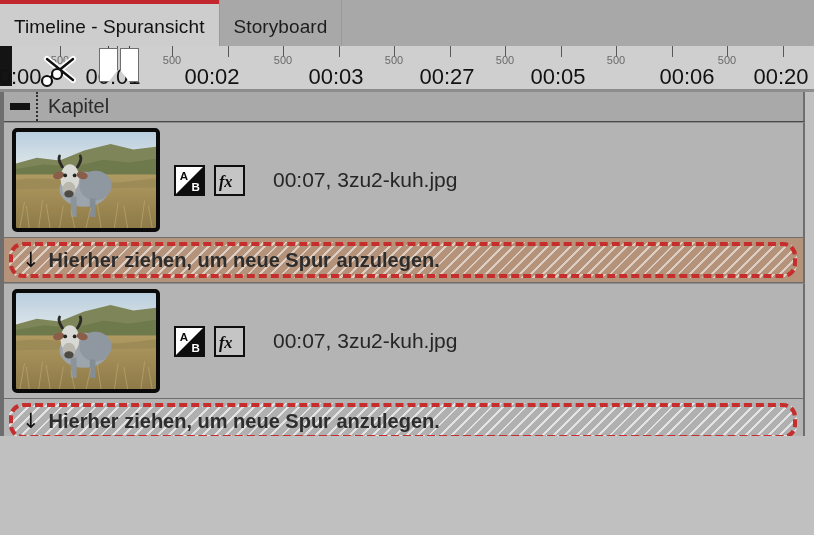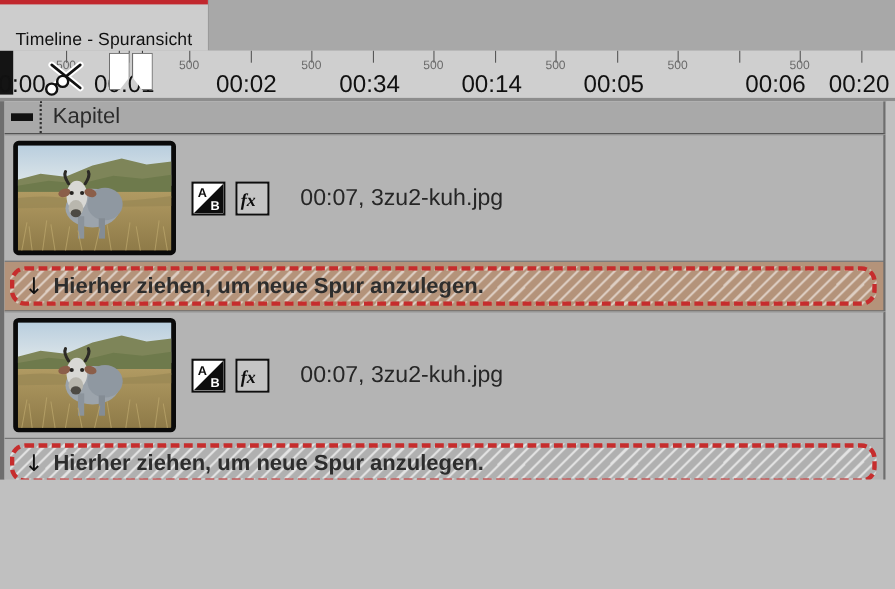--- a/index.html
+++ b/index.html
@@ -25,10 +25,10 @@
   .tab {
     position: relative;
     display: flex;
-    align-items: flex-end;
+    align-items: flex-start;
     justify-content: center;
-    padding: 0 14px;
-    font-size: 16px;
+    padding: 16px 14px;
+    font-size: 19px;
     color: #1d1d1d;
     background: #a8a8a8;
     border-right: 1px solid #9a9a9a;

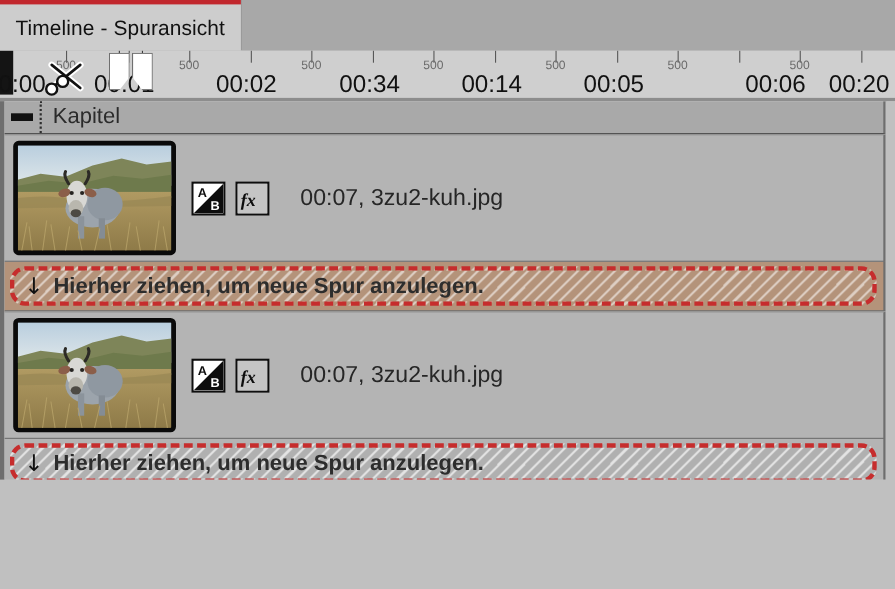--- a/index.html
+++ b/index.html
@@ -280,6 +280,9 @@
 <div class="tabbar">
   <div class="tab active">
     <span>Timeline - Spuransicht</span>
+  </div>
+  <div class="tab">
+    <span>Storyboard</span>
   </div>
   <div class="tab-spacer"></div>
 </div>

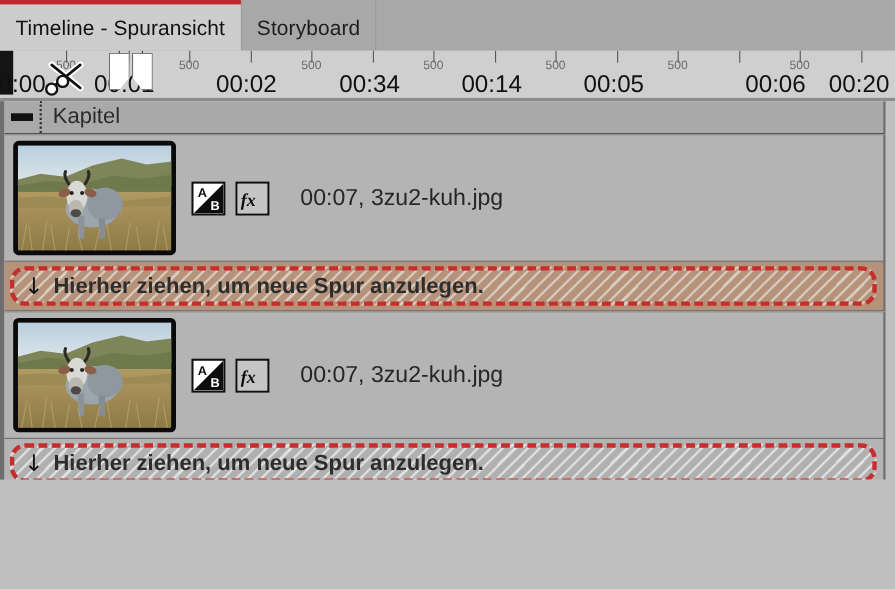--- a/index.html
+++ b/index.html
@@ -317,7 +317,7 @@
   <div id="ruler-major">
       <div class="tick-major-label" style="left: 14px;">00:00</div>
       <div class="tick-major-label" style="left: 113px;">00:01</div>
-      <div class="tick-major-label" style="left: 224px;">00:02</div>
+      <div class="tick-major-label" style="left: 212px;">00:02</div>
       <div class="tick-major-label" style="left: 336px;">00:34</div>
       <div class="tick-major-label" style="left: 447px;">00:14</div>
       <div class="tick-major-label" style="left: 558px;">00:05</div>

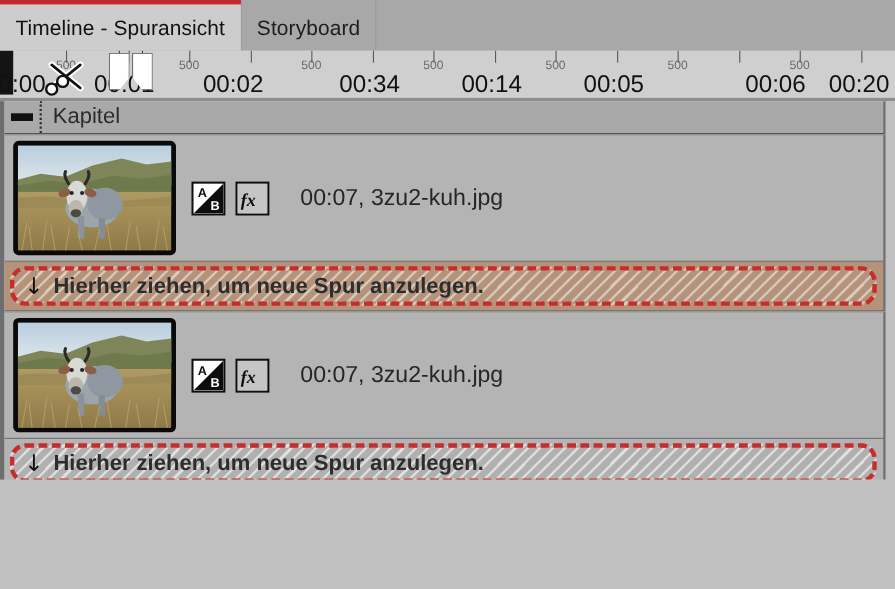--- a/index.html
+++ b/index.html
@@ -318,7 +318,7 @@
       <div class="tick-major-label" style="left: 14px;">00:00</div>
       <div class="tick-major-label" style="left: 113px;">00:01</div>
       <div class="tick-major-label" style="left: 212px;">00:02</div>
-      <div class="tick-major-label" style="left: 336px;">00:34</div>
+      <div class="tick-major-label" style="left: 336px;">00:03</div>
       <div class="tick-major-label" style="left: 447px;">00:14</div>
       <div class="tick-major-label" style="left: 558px;">00:05</div>
       <div class="tick-major-label" style="left: 705px;">00:06</div>

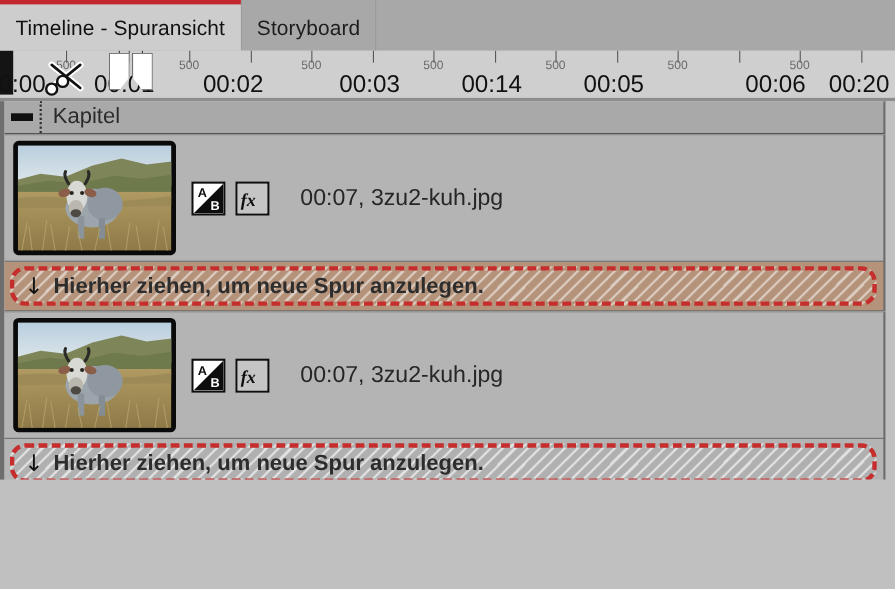--- a/index.html
+++ b/index.html
@@ -319,7 +319,7 @@
       <div class="tick-major-label" style="left: 113px;">00:01</div>
       <div class="tick-major-label" style="left: 212px;">00:02</div>
       <div class="tick-major-label" style="left: 336px;">00:03</div>
-      <div class="tick-major-label" style="left: 447px;">00:14</div>
+      <div class="tick-major-label" style="left: 447px;">00:27</div>
       <div class="tick-major-label" style="left: 558px;">00:05</div>
       <div class="tick-major-label" style="left: 705px;">00:06</div>
       <div class="tick-major-label" style="left: 781px;">00:20</div>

|---|

*What this task involves*. Among the records, find the lines that contain "align" and copy each of them.

*The answer*.
-    align-items: flex-end;
+    align-items: flex-start;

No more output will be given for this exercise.